TEXT SEGMENT »
In 2008 I was taken to the Cleveland Clinic and spent over 45 days in patient. The experience is foggy in my memory at times; which seems to be a natures way of allowing me to move forward in life and not dwell on hardships.The important facts stay the same and remain clear.

Through this period of 45 days my husband never left the hospital and my mom traveled back and forth from our home in Michigan. They are the foundation and support on which all my hope and dreams were built.

I started out 2008 traveling with my husband. He was working as a long haul driver. Through out the spring the pains in my stomach grew worse. By the fall I had been hospitalized a number of times. I’d seen a number of doctors, and was extremely frustrated with the hospital roulette.

The longest medical stay started when I headed to the emergency room because of pains in the fall of 2008. They couldn’t figure out what to do so I was held at the Henry Ford in Detroit. The very first night I was met with officers attempting to remove my husband from my room. A doctor was finally called. After I told her “if he leaves I go with him” she said let him stay.

Finally, after about four days they transferred me to the Cleveland Clinic. However, the quick response I believed I would receive in Cleveland didn’t happen. Instead, they held me under observation for an extended period of time. Unwilling to operate without a set objective and unable to identify a specific surgical problems.

PROVIDED RECORDS »
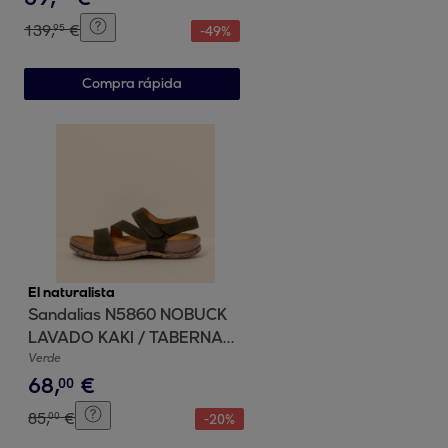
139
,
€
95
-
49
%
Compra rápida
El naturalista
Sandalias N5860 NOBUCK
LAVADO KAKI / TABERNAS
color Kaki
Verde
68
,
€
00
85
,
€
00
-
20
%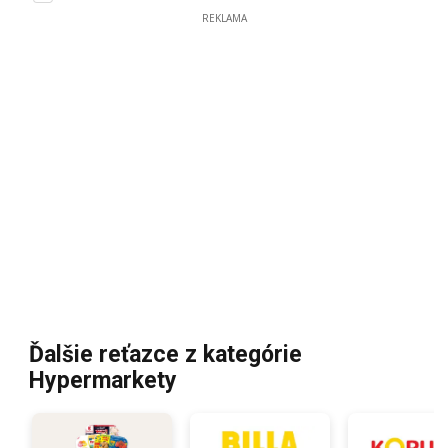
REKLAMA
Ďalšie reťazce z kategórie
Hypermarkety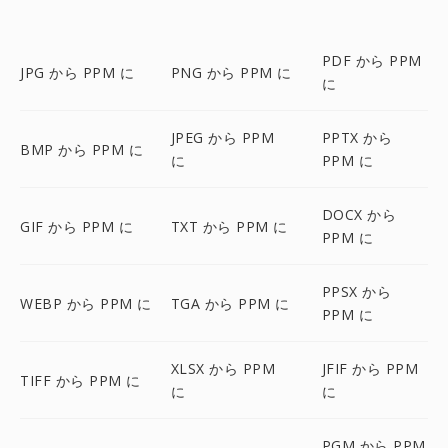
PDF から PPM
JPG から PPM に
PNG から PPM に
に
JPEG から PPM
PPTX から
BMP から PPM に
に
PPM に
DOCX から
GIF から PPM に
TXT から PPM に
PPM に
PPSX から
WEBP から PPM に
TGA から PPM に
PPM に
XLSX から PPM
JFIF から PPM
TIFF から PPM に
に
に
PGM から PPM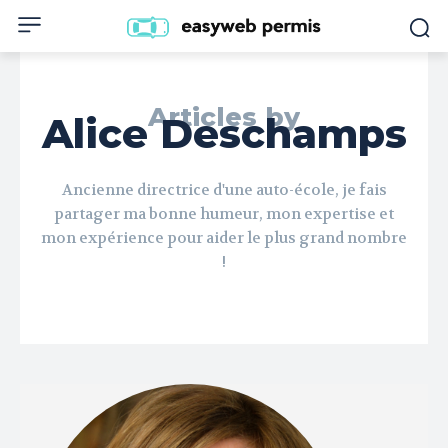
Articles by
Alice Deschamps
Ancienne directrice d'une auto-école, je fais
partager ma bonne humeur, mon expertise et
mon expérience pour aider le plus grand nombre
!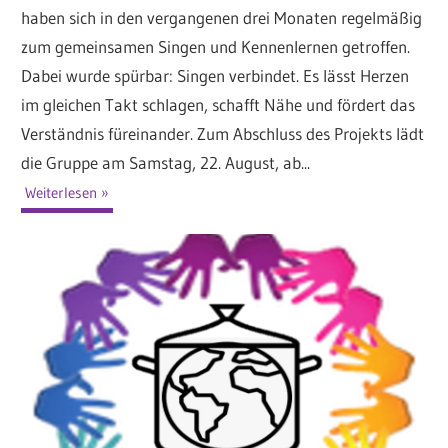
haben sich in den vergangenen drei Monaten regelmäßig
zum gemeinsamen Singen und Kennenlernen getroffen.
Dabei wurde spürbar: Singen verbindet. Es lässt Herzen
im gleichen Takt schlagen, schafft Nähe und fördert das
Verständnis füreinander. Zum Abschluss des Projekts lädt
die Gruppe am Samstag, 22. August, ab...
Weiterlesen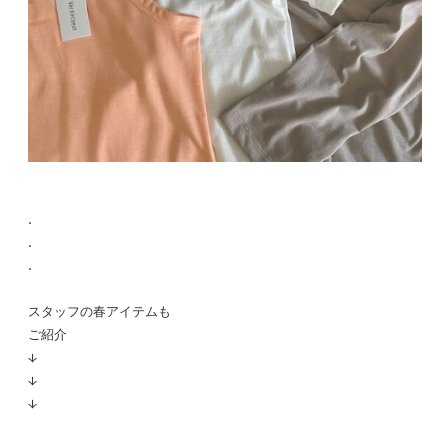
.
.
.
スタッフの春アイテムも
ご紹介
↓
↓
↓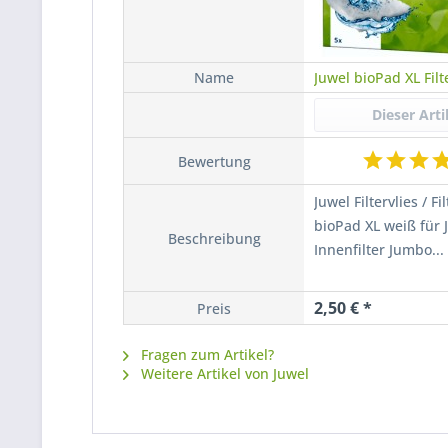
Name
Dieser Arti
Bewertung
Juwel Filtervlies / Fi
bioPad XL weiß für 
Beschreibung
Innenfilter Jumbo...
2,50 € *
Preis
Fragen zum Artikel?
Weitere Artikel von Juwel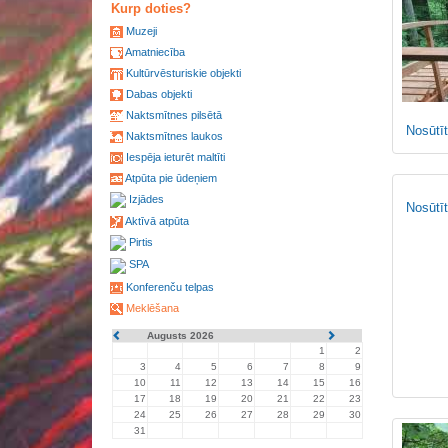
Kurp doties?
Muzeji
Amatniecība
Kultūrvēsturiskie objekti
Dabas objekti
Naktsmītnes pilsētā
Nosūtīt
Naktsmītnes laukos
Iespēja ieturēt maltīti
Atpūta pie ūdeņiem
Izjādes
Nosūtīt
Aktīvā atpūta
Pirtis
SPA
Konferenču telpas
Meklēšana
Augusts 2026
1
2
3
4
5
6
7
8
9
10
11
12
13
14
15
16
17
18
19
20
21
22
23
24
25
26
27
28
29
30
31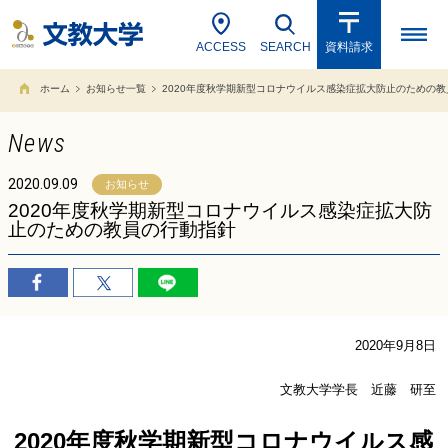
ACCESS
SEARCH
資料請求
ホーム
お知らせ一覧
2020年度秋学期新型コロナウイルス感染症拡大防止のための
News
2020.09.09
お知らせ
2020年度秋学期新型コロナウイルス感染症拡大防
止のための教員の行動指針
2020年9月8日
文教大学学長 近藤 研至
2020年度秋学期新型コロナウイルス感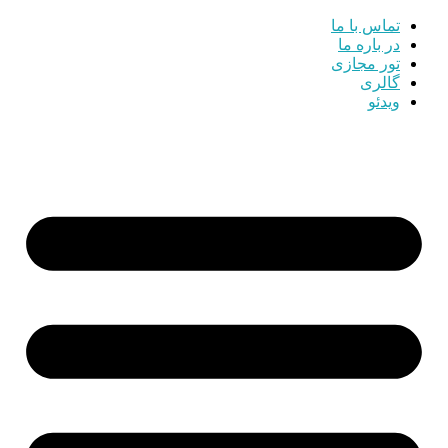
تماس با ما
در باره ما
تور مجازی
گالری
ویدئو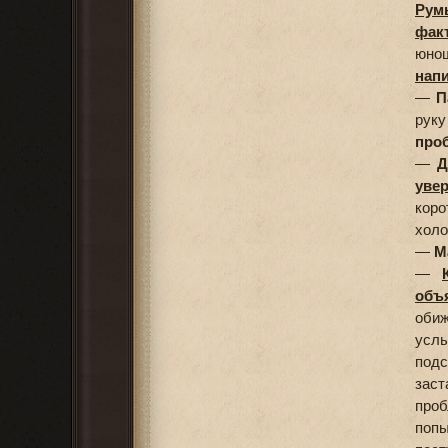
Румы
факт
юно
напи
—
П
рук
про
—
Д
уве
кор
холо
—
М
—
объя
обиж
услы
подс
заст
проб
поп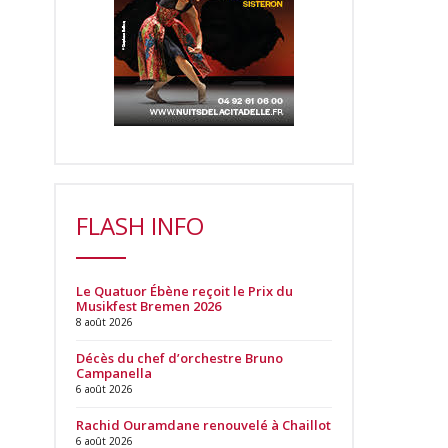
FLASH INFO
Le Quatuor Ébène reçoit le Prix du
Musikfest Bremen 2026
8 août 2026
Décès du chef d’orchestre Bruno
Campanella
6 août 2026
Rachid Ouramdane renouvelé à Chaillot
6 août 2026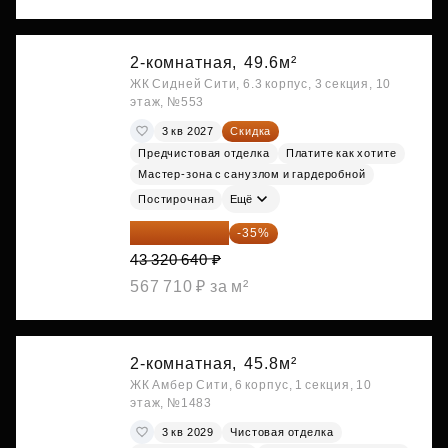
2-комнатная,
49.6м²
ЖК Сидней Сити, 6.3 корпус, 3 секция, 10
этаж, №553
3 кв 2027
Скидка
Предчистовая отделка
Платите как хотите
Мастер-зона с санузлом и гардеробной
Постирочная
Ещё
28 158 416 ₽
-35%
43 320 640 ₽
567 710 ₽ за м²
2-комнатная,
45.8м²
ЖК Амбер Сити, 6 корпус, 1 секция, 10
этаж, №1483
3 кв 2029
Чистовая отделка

QUESTIONS TO ANSWER »
**a)** In the hospital-stay account, at which hospital was the writer held before the transfer to the Cleveland Clinic?
**b)** Name every place or institution mentioned by name in the hospital-stay account.
**c)** Rewrite the stretch of the hospital-stay account from "Through this period" through "dreams were built.", putting "partner" in place of "husband".

RESPONSES BY ITEM NUMBER »
**a)** The Henry Ford in Detroit.

**b)** Cleveland Clinic, Michigan, Henry Ford, Detroit, Cleveland

**c)**
Through this period of 45 days my partner never left the hospital and my mom traveled back and forth from our home in Michigan. They are the foundation and support on which all my hope and dreams were built.